Stored data entries:
_ _ _ _ _ _ _
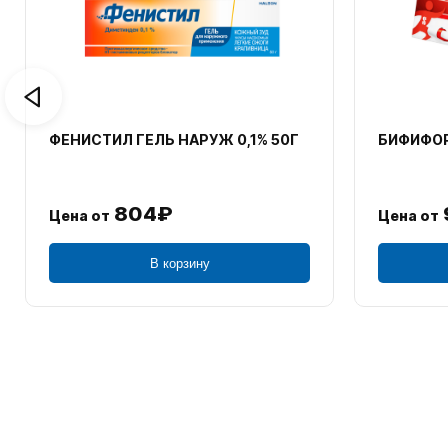
ФЕНИСТИЛ ГЕЛЬ НАРУЖ 0,1% 50Г
БИФИФОР
804₽
Цена от
Цена от
В корзину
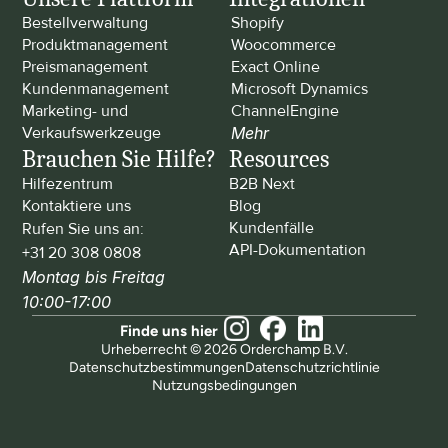
Bestellverwaltung
Shopify
Produktmanagement
Woocommerce
Preismanagement
Exact Online
Kundenmanagement
Microsoft Dynamics
Marketing- und 
ChannelEngine
Verkaufswerkzeuge
Mehr
Brauchen Sie Hilfe?
Resources
Hilfezentrum
B2B Next
Kontaktiere uns
Blog
Kundenfälle
Rufen Sie uns an: 
API-Dokumentation
+31 20 308 0808
Montag bis Freitag 
10:00-17:00
Finde uns hier
Urheberrecht © 2026 Orderchamp B.V.
Datenschutzbestimmungen
Datenschutzrichtlinie
Nutzungsbedingungen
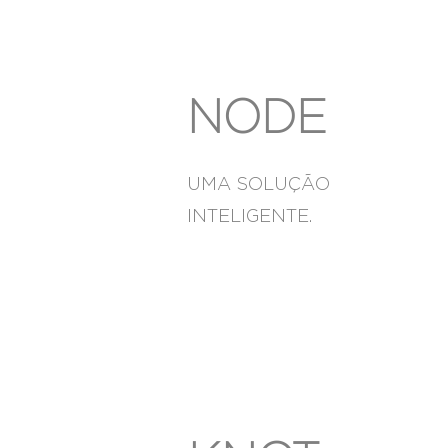
NODE
UMA SOLUÇÃO
INTELIGENTE.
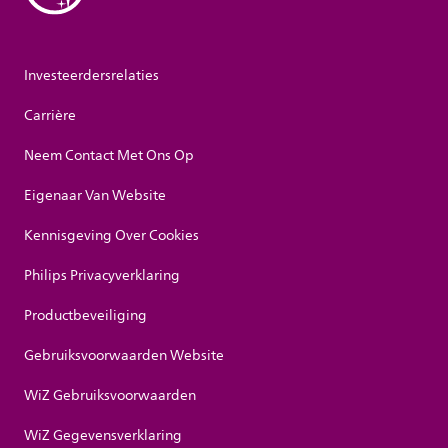
Investeerdersrelaties
Carrière
Neem Contact Met Ons Op
Eigenaar Van Website
Kennisgeving Over Cookies
Philips Privacyverklaring
Productbeveiliging
Gebruiksvoorwaarden Website
WiZ Gebruiksvoorwaarden
WiZ Gegevensverklaring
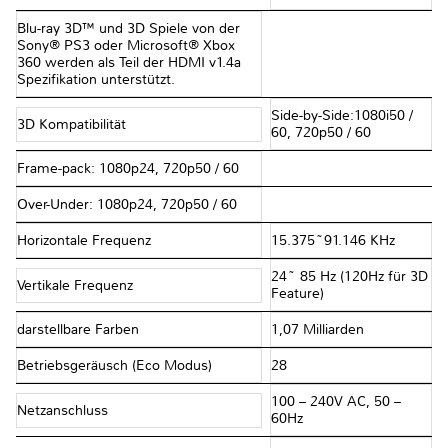
Blu-ray 3D™ und 3D Spiele von der
Sony® PS3 oder Microsoft® Xbox
360 werden als Teil der HDMI v1.4a
Spezifikation unterstützt.
Side-by-Side:1080i50 /
3D Kompatibilität
60, 720p50 / 60
Frame-pack: 1080p24, 720p50 / 60
Over-Under: 1080p24, 720p50 / 60
Horizontale Frequenz
15.375~91.146 KHz
24~ 85 Hz (120Hz für 3D
Vertikale Frequenz
Feature)
darstellbare Farben
1,07 Milliarden
Betriebsgeräusch (Eco Modus)
28
100 – 240V AC, 50 –
Netzanschluss
60Hz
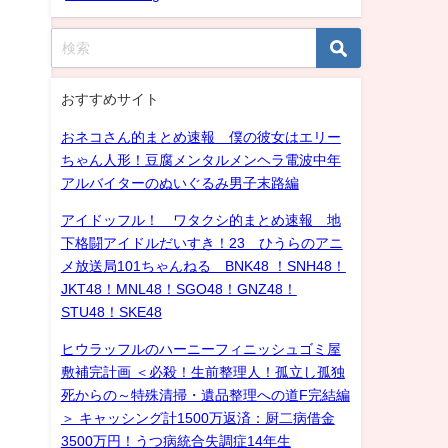
おすすめサイト
おネコさん的まとめ速報 僕の彼女はエリー
ちゃん人形！豆腐メンタルメンヘラ電波中年
アルバイターのぬいぐるみ男子末路編
アイドッフル！ ワタクシ的まとめ速報 地
下格闘アイドルだいすき！23 ひうらのアニ
メ放送局101ちゃんねる BNK48 ！SNH48！
JKT48！MNL48！SGO48！GNZ48！
STU48！SKE48
ヒウラッフルのハーニーフィニッシュゴミ屋
敷補完計画 ＜必殺！生前整理人！孤立し孤独
死からの～特殊清掃・遺品整理への道F完結編
＞ キャッシング計1500万返済：厨二病借金
3500万円！うつ病統合失調症14年生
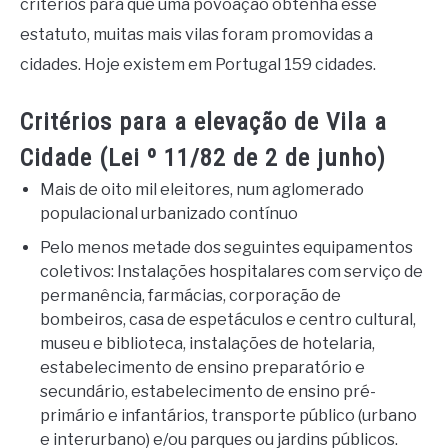
critérios para que uma povoação obtenha esse
estatuto, muitas mais vilas foram promovidas a
cidades. Hoje existem em Portugal 159 cidades.
Critérios para a elevação de Vila a
Cidade (Lei º 11/82 de 2 de junho)
Mais de oito mil eleitores, num aglomerado
populacional urbanizado contínuo
Pelo menos metade dos seguintes equipamentos
coletivos: Instalações hospitalares com serviço de
permanência, farmácias, corporação de
bombeiros, casa de espetáculos e centro cultural,
museu e biblioteca, instalações de hotelaria,
estabelecimento de ensino preparatório e
secundário, estabelecimento de ensino pré-
primário e infantários, transporte público (urbano
e interurbano) e/ou parques ou jardins públicos.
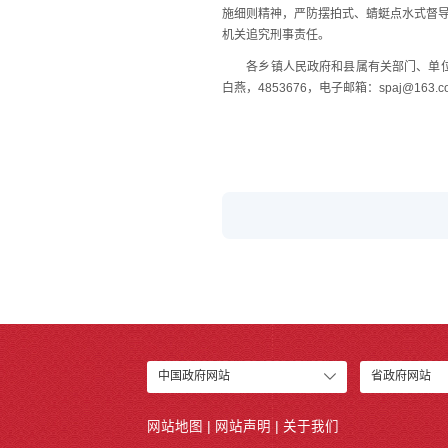
施细则精神，严防摆拍式、蜻蜓点水式督
机关追究刑事责任。
各乡镇人民政府和县属有关部门、单位制定
白燕，4853676，电子邮箱：spaj@
中国政府网站
省政府网站
网站地图
|
网站声明
|
关于我们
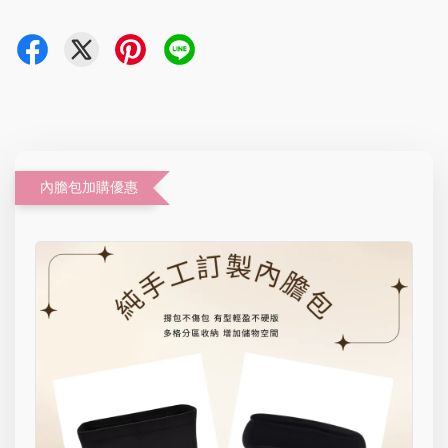
內膽包加購優惠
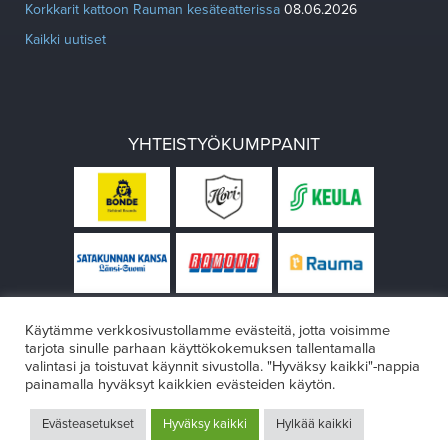
Korkkarit kattoon Rauman kesäteatterissa
08.06.2026
Kaikki uutiset
YHTEISTYÖKUMPPANIT
Käytämme verkkosivustollamme evästeitä, jotta voisimme
tarjota sinulle parhaan käyttökokemuksen tallentamalla
valintasi ja toistuvat käynnit sivustolla. "Hyväksy kaikki"-nappia
painamalla hyväksyt kaikkien evästeiden käytön.
© Rauman teatteri 2026
Evästeasetukset
Hyväksy kaikki
Hylkää kaikki
Design:
VÄRIKÄS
_ _ _ _ _ _ _
◆ Your goal
From the entries above, copy exactly the lines starting at the one with "ヒウラッフルのハーニーフィニッシュゴミ屋" and stopping at the one with "secundário, estabelecimento de", keeping both ends. Drop the pictures.

◆ Solution
ヒウラッフルのハーニーフィニッシュゴミ屋
敷補完計画 ＜必殺！生前整理人！孤立し孤独
死からの～特殊清掃・遺品整理への道F完結編
＞ キャッシング計1500万返済：厨二病借金
3500万円！うつ病統合失調症14年生
critérios para que uma povoação obtenha esse
estatuto, muitas mais vilas foram promovidas a
cidades. Hoje existem em Portugal 159 cidades.
Critérios para a elevação de Vila a
Cidade (Lei º 11/82 de 2 de junho)
Mais de oito mil eleitores, num aglomerado
populacional urbanizado contínuo
Pelo menos metade dos seguintes equipamentos
coletivos: Instalações hospitalares com serviço de
permanência, farmácias, corporação de
bombeiros, casa de espetáculos e centro cultural,
museu e biblioteca, instalações de hotelaria,
estabelecimento de ensino preparatório e
secundário, estabelecimento de ensino pré-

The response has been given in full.